The Core-Self Betrayed – When Words and Feelings are Disconnected

Developmentally, feelings come before words – the infant implicitly knows that “I am because what I am feeling is understood”. Physical, instinctual needs evoke feelings. The infant manifests these feelings through actions and behavior. If these actions are attuned to, they will result in complementary behaviors from the caregiver which ensure that the needs will be met. In this way feelings become part of our core self which ultimately is the result of the integration of early sensory and cognitive experiences.

While feelings are universal to human beings, the manner in which they are being met will be shaped by the cultural context each infant finds him and herself in. In the second year of life, language emerges. Words are a ‘double edged sword’ (Stern, 1985) in that they can only partially represent the inner pre-verbal, more holistic way of being in the world. If these words are not matched or attuned to inner feeling states, they can cause a split in the experience of the self, leading to an alienation from the core self.

The aim of analysis and psychotherapy is to heal this split. The challenge for the analyst is to ‘be with’ the analysand and to find the words that connect to the feeling state of the analysand as closely as possible. Unfortunately, all too often interpretations become words that drive a wedge between what is felt by the analysand and what is in the mind of the analyst. A clinical example will illustrate how real and destructive defensive interpretations can be when they are based on theories rather than on openness and attention to feeling states in the analysand.

Brief biography

Astrid Berg is an Emerita Professor at the University of Cape Town and Professor Extraordinary at the Stellenbosch University. She was one of the founding members of the Southern African Association of Jungian Analysts and its President from 1998 to 2003. She was a member of the Executive Committee of the IAAP and Vice-President from 1997 to 2007. In 2010 she was invited to give the annual Faye Lectures in the A&M University in Texas, USA. Her book “Connecting with South Africa – cultural communication and understanding” was subsequently published and chosen as the winner of the Colleges of Medicine of South Africa RWS Cheetham Award in 2012.research.

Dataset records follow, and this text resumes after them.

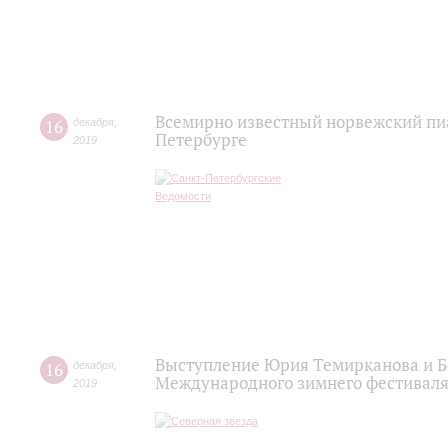
Всемирно известный норвежский пиа
16
декабря
,
Петербурге
2019
Выступление Юрия Темирканова и Б
16
декабря
,
Международного зимнего фестиваля
2019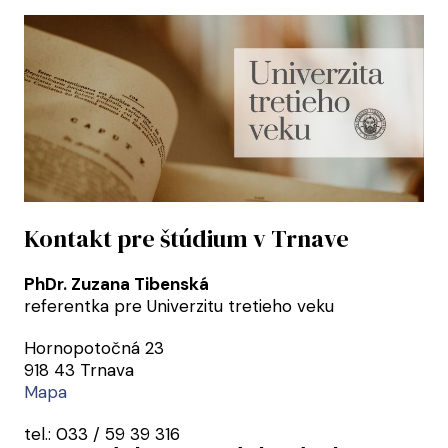
Kontakt pre štúdium v Trnave
PhDr. Zuzana Tibenská
referentka pre Univerzitu tretieho veku
Hornopotočná 23
918 43 Trnava
Mapa
tel.: 033 / 59 39 316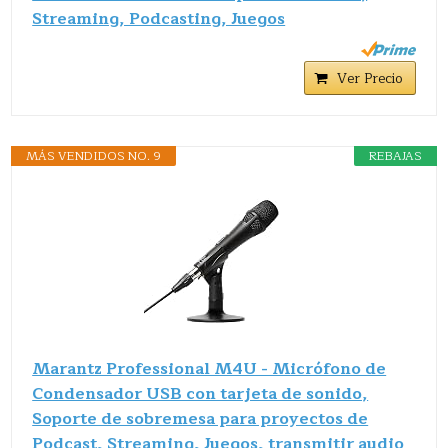
Streaming, Podcasting, Juegos
Ver Precio
MÁS VENDIDOS NO. 9
REBAJAS
Marantz Professional M4U - Micrófono de
Condensador USB con tarjeta de sonido,
Soporte de sobremesa para proyectos de
Podcast, Streaming, Juegos, transmitir audio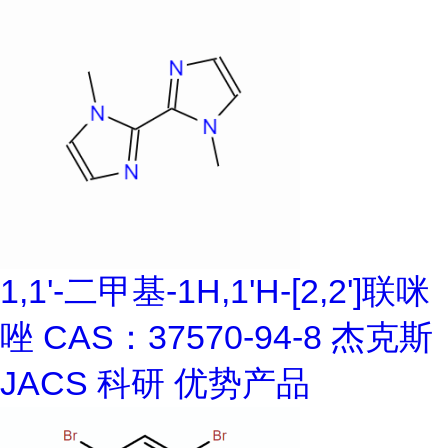
1,1'-二甲基-1H,1'H-[2,2']联咪
唑 CAS：37570-94-8 杰克斯
JACS 科研 优势产品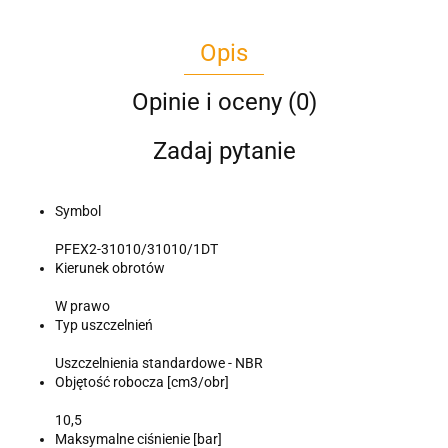
Opis
Opinie i oceny (0)
Zadaj pytanie
Symbol
PFEX2-31010/31010/1DT
Kierunek obrotów
W prawo
Typ uszczelnień
Uszczelnienia standardowe - NBR
Objętość robocza [cm3/obr]
10,5
Maksymalne ciśnienie [bar]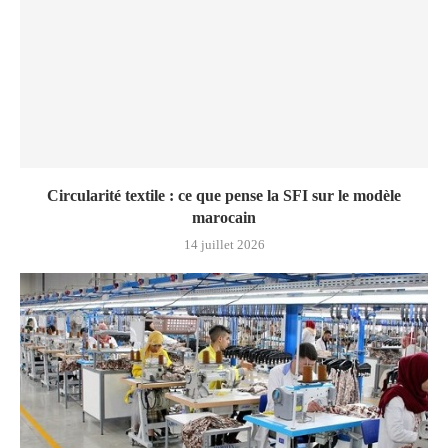
Circularité textile : ce que pense la SFI sur le modèle
marocain
14 juillet 2026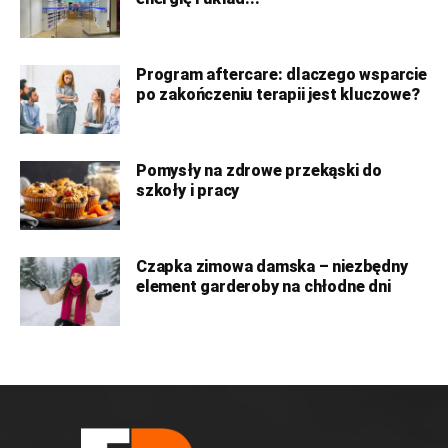
Program aftercare: dlaczego wsparcie
po zakończeniu terapii jest kluczowe?
Pomysły na zdrowe przekąski do
szkoły i pracy
Czapka zimowa damska – niezbędny
element garderoby na chłodne dni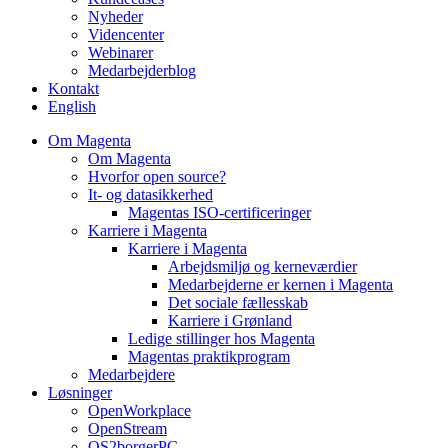
Nyheder
Videncenter
Webinarer
Medarbejderblog
Kontakt
English
Om Magenta
Om Magenta
Hvorfor open source?
It- og datasikkerhed
Magentas ISO-certificeringer
Karriere i Magenta
Karriere i Magenta
Arbejdsmiljø og kerneværdier
Medarbejderne er kernen i Magenta
Det sociale fællesskab
Karriere i Grønland
Ledige stillinger hos Magenta​
Magentas praktikprogram
Medarbejdere
Løsninger
OpenWorkplace
OpenStream
OS2borgerPC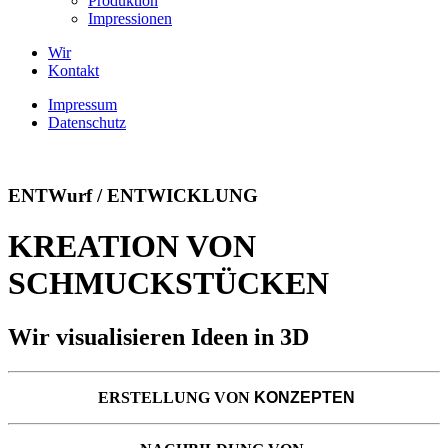
Produktion
Impressionen
Wir
Kontakt
Impressum
Datenschutz
ENTWurf / ENTWICKLUNG
KREATION VON
SCHMUCKSTÜCKEN
Wir visualisieren Ideen in 3D
ERSTELLUNG VON
KONZEPTEN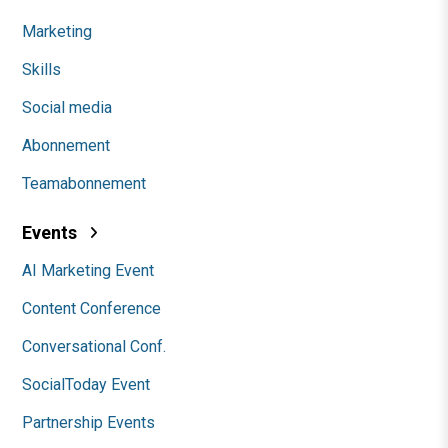
Marketing
Skills
Social media
Abonnement
Teamabonnement
Events
AI Marketing Event
Content Conference
Conversational Conf.
SocialToday Event
Partnership Events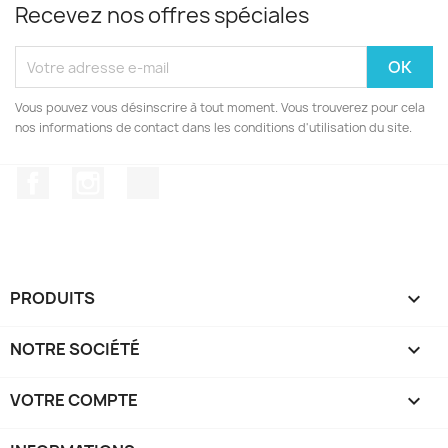
Recevez nos offres spéciales
Vous pouvez vous désinscrire à tout moment. Vous trouverez pour cela
nos informations de contact dans les conditions d'utilisation du site.
Facebook
Instagram
TikTok
PRODUITS

NOTRE SOCIÉTÉ

VOTRE COMPTE
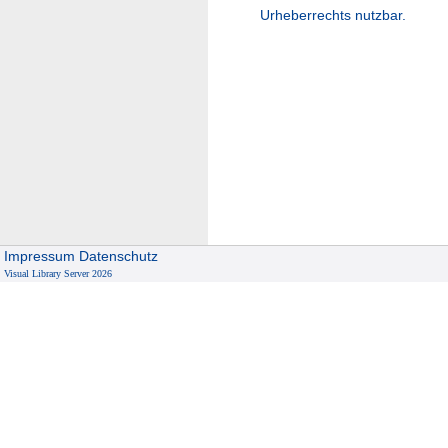
Urheberrechts nutzbar.
Impressum
Datenschutz
Visual Library Server 2026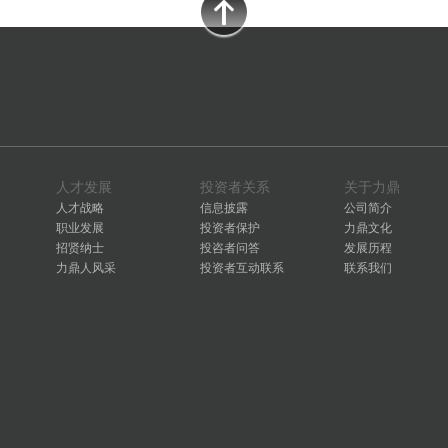
人才发展
投资者关系
关于力鼎
人才战略
信息披露
公司简介
职业发展
投资者保护
力鼎文化
招贤纳士
投咨者问答
发展历程
力鼎人风采
投资者互动联系
联系我们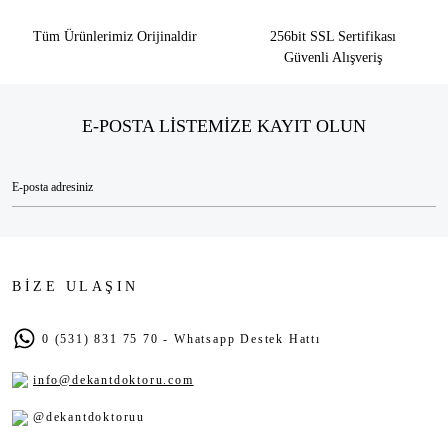
Tüm Ürünlerimiz Orijinaldir
256bit SSL Sertifikası
Güvenli Alışveriş
E-POSTA LİSTEMİZE KAYIT OLUN
BİZE ULAŞIN
0 (531) 831 75 70 - Whatsapp Destek Hattı
info@dekantdoktoru.com
@dekantdoktoruu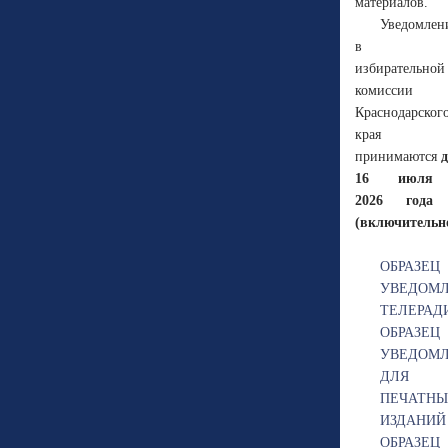
материалов.
Уведомлен
в
избирательной
комиссии
Краснодарског
края
принимаются
д
16 июля
2026 года
(включительно
ОБРАЗЕЦ
УВЕДОМ
ТЕЛЕРАД
ОБРАЗЕЦ
УВЕДОМ
ДЛЯ
ПЕЧАТН
ИЗДАНИЙ
ОБРАЗЕЦ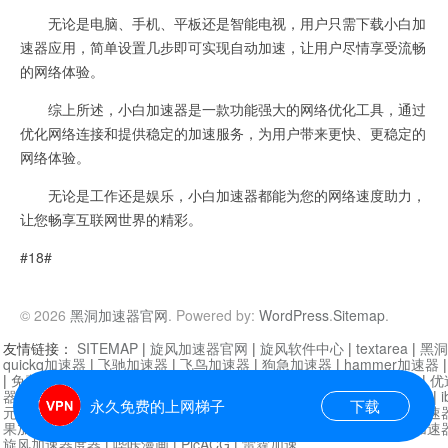
无论是电脑、手机、平板还是智能电视，用户只需下载小白加
速器应用，简单设置几步即可实现自动加速，让用户尽情享受流畅
的网络体验。
综上所述，小白加速器是一款功能强大的网络优化工具，通过
优化网络连接和提供稳定的加速服务，为用户带来更快、更稳定的
网络体验。
无论是工作还是娱乐，小白加速器都能为您的网络速度助力，
让您畅享互联网世界的精彩。
#18#
© 2026
黑洞加速器官网
. Powered by:
WordPress
.
Sitemap
.
友情链接：
SITEMAP
|
旋风加速器官网
|
旋风软件中心
|
textarea
|
黑洞
quickq加速器
|
飞驰加速器
|
飞鸟加速器
|
狗急加速器
|
hammer加速器
|
免费vqn加速外网
|
旋风加速器
|
快橙加速器
|
啊哈加速器
|
迷雾通
|
优
器
|
快柠檬加速器
|
黑洞加速
|
falemon
|
快橙加速器
|
anycast加速器
|
i
永久免费的上网梯子
下载
元机场加速器
|
一元机场
|
老王加速器
|
黑洞加速器
|
白石山
|
小牛加速
果加速器
|
黑洞加速
|
银河加速器
|
猎豹加速器
|
海鸥加速器
|
芒果加速
旋风加速器度器
|
哔咔漫画
|
PicACG
|
雷霆加速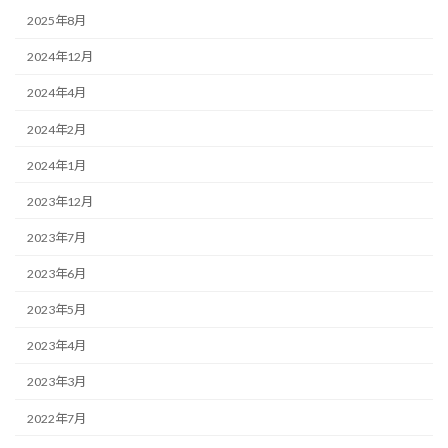
2025年8月
2024年12月
2024年4月
2024年2月
2024年1月
2023年12月
2023年7月
2023年6月
2023年5月
2023年4月
2023年3月
2022年7月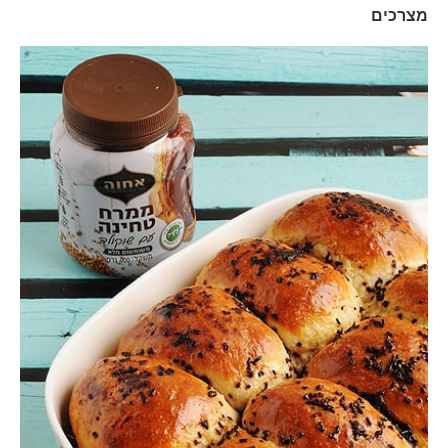
מצרכים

Parallel to this she continued to develop her clinical and academic interest in infant mental health, organizing two national and one international conference, all of which contributed to the development of the field in South Africa. She is the founder of the Western Cape Association for Infant Mental Health and was for 18 years the lead consultant at the University of Cape Town’s Parent-Infant Mental Health Service.

For five years she served on the Health Sciences Committee of the National Research Foundation of South Africa. She currently consults to and teaches at the Medical School and is co-convenor of the M Phil degree in Infant Mental Health at Stellenbosch University. She supervises PhD and Masters’ Degrees in Infant Mental Health and is on the Executive Committee of the World Association for Infant Mental Health and its current President-Elect.